### The task
Take the entries below and write them out exactly, with each picture removed.

━━━ Supplied information ━━━

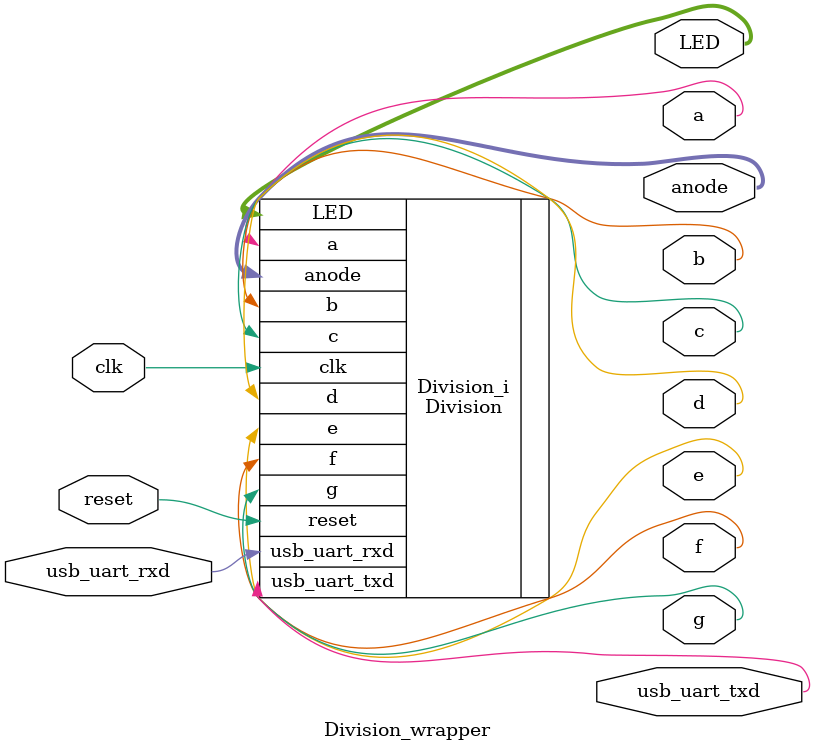
<source format=v>
`timescale 1 ps / 1 ps

module Division_wrapper
   (LED,
    a,
    anode,
    b,
    c,
    clk,
    d,
    e,
    f,
    g,
    reset,
    usb_uart_rxd,
    usb_uart_txd);
  output [15:0]LED;
  output a;
  output [7:0]anode;
  output b;
  output c;
  input clk;
  output d;
  output e;
  output f;
  output g;
  input reset;
  input usb_uart_rxd;
  output usb_uart_txd;

  wire [15:0]LED;
  wire a;
  wire [7:0]anode;
  wire b;
  wire c;
  wire clk;
  wire d;
  wire e;
  wire f;
  wire g;
  wire reset;
  wire usb_uart_rxd;
  wire usb_uart_txd;

  Division Division_i
       (.LED(LED),
        .a(a),
        .anode(anode),
        .b(b),
        .c(c),
        .clk(clk),
        .d(d),
        .e(e),
        .f(f),
        .g(g),
        .reset(reset),
        .usb_uart_rxd(usb_uart_rxd),
        .usb_uart_txd(usb_uart_txd));
endmodule

</source>
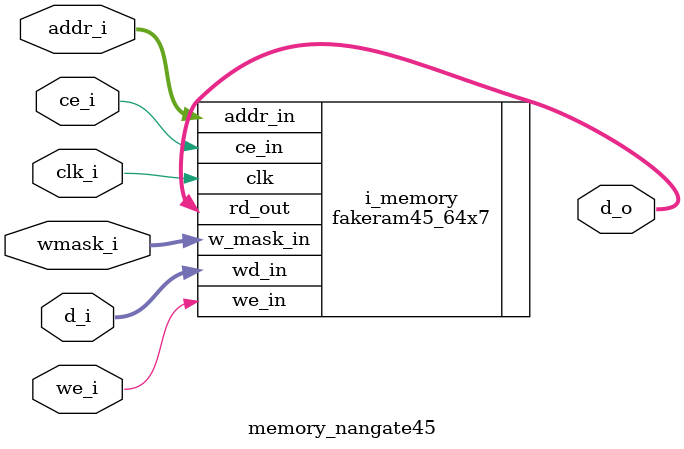
<source format=v>
module memory_nangate45(
    input  wire clk_i,
    input  wire we_i,
    input  wire ce_i,
    input  wire [5:0] addr_i,
    input  wire [6:0] d_i,
    input  wire [6:0] wmask_i,
    output wire [6:0] d_o
);

    fakeram45_64x7 i_memory (
        .clk(clk_i),
        .we_in(we_i),
        .ce_in(ce_i),
        .addr_in(addr_i),
        .wd_in(d_i),
        .w_mask_in(wmask_i),
        .rd_out(d_o)
    );

endmodule

</source>
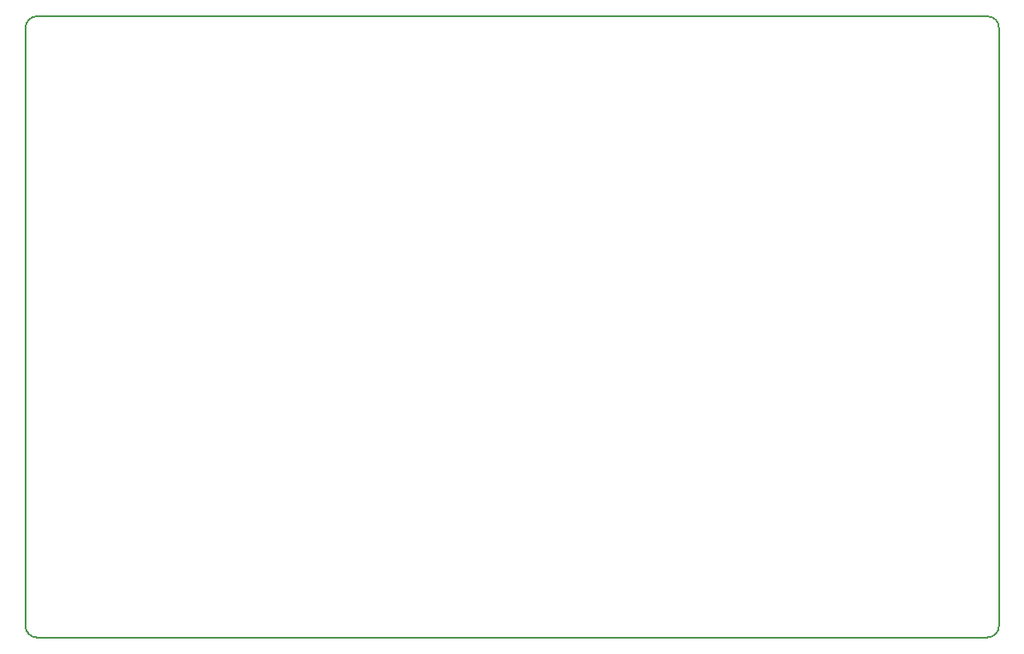
<source format=gbr>
%FSLAX34Y34*%
%MOMM*%
%LNOUTLINE*%
G71*
G01*
%ADD10C, 0.20*%
%LPD*%
G54D10*
X11525Y617663D02*
X953691Y617663D01*
G54D10*
G75*
G01X11525Y617663D02*
G03X15Y606153I0J-11510D01*
G01*
G54D10*
G75*
G01X965201Y606153D02*
G03X953691Y617663I-11510J0D01*
G01*
G54D10*
X15Y606153D02*
X15Y13238D01*
G54D10*
G75*
G01X953691Y1728D02*
G03X965201Y13238I0J11510D01*
G01*
G54D10*
X965201Y606153D02*
X965201Y13238D01*
G54D10*
G75*
G01X15Y13238D02*
G03X11525Y1728I11510J0D01*
G01*
G54D10*
X953691Y1728D02*
X11525Y1728D01*
M02*

</source>
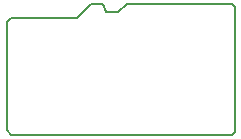
<source format=gko>
G04 DipTrace 3.0.0.2*
G04 microsd-Adapter-2row.gko*
%MOIN*%
G04 #@! TF.FileFunction,Profile*
G04 #@! TF.Part,Single*
%ADD11C,0.005512*%
%FSLAX26Y26*%
G04*
G70*
G90*
G75*
G01*
G04 BoardOutline*
%LPD*%
X393701Y408701D2*
D11*
X408701Y393701D1*
X1143701D1*
X1153701Y403701D1*
Y818701D1*
X1143701Y828701D1*
X793701D1*
X763701Y803701D1*
X723701D1*
X713701Y828701D1*
X673701D1*
X628701Y783701D1*
X408701D1*
X393701Y768701D1*
Y408701D1*
M02*

</source>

━━━

### Task answer
<source format=v>
`timescale 1 ps / 1 ps

module Division_wrapper
   (LED,
    a,
    anode,
    b,
    c,
    clk,
    d,
    e,
    f,
    g,
    reset,
    usb_uart_rxd,
    usb_uart_txd);
  output [15:0]LED;
  output a;
  output [7:0]anode;
  output b;
  output c;
  input clk;
  output d;
  output e;
  output f;
  output g;
  input reset;
  input usb_uart_rxd;
  output usb_uart_txd;

  wire [15:0]LED;
  wire a;
  wire [7:0]anode;
  wire b;
  wire c;
  wire clk;
  wire d;
  wire e;
  wire f;
  wire g;
  wire reset;
  wire usb_uart_rxd;
  wire usb_uart_txd;

  Division Division_i
       (.LED(LED),
        .a(a),
        .anode(anode),
        .b(b),
        .c(c),
        .clk(clk),
        .d(d),
        .e(e),
        .f(f),
        .g(g),
        .reset(reset),
        .usb_uart_rxd(usb_uart_rxd),
        .usb_uart_txd(usb_uart_txd));
endmodule

</source>
<source format=v>
module memory_nangate45(
    input  wire clk_i,
    input  wire we_i,
    input  wire ce_i,
    input  wire [5:0] addr_i,
    input  wire [6:0] d_i,
    input  wire [6:0] wmask_i,
    output wire [6:0] d_o
);

    fakeram45_64x7 i_memory (
        .clk(clk_i),
        .we_in(we_i),
        .ce_in(ce_i),
        .addr_in(addr_i),
        .wd_in(d_i),
        .w_mask_in(wmask_i),
        .rd_out(d_o)
    );

endmodule

</source>
<source format=gbr>
%FSLAX34Y34*%
%MOMM*%
%LNOUTLINE*%
G71*
G01*
%ADD10C, 0.20*%
%LPD*%
G54D10*
X11525Y617663D02*
X953691Y617663D01*
G54D10*
G75*
G01X11525Y617663D02*
G03X15Y606153I0J-11510D01*
G01*
G54D10*
G75*
G01X965201Y606153D02*
G03X953691Y617663I-11510J0D01*
G01*
G54D10*
X15Y606153D02*
X15Y13238D01*
G54D10*
G75*
G01X953691Y1728D02*
G03X965201Y13238I0J11510D01*
G01*
G54D10*
X965201Y606153D02*
X965201Y13238D01*
G54D10*
G75*
G01X15Y13238D02*
G03X11525Y1728I11510J0D01*
G01*
G54D10*
X953691Y1728D02*
X11525Y1728D01*
M02*

</source>
<source format=gko>
G04 DipTrace 3.0.0.2*
G04 microsd-Adapter-2row.gko*
%MOIN*%
G04 #@! TF.FileFunction,Profile*
G04 #@! TF.Part,Single*
%ADD11C,0.005512*%
%FSLAX26Y26*%
G04*
G70*
G90*
G75*
G01*
G04 BoardOutline*
%LPD*%
X393701Y408701D2*
D11*
X408701Y393701D1*
X1143701D1*
X1153701Y403701D1*
Y818701D1*
X1143701Y828701D1*
X793701D1*
X763701Y803701D1*
X723701D1*
X713701Y828701D1*
X673701D1*
X628701Y783701D1*
X408701D1*
X393701Y768701D1*
Y408701D1*
M02*

</source>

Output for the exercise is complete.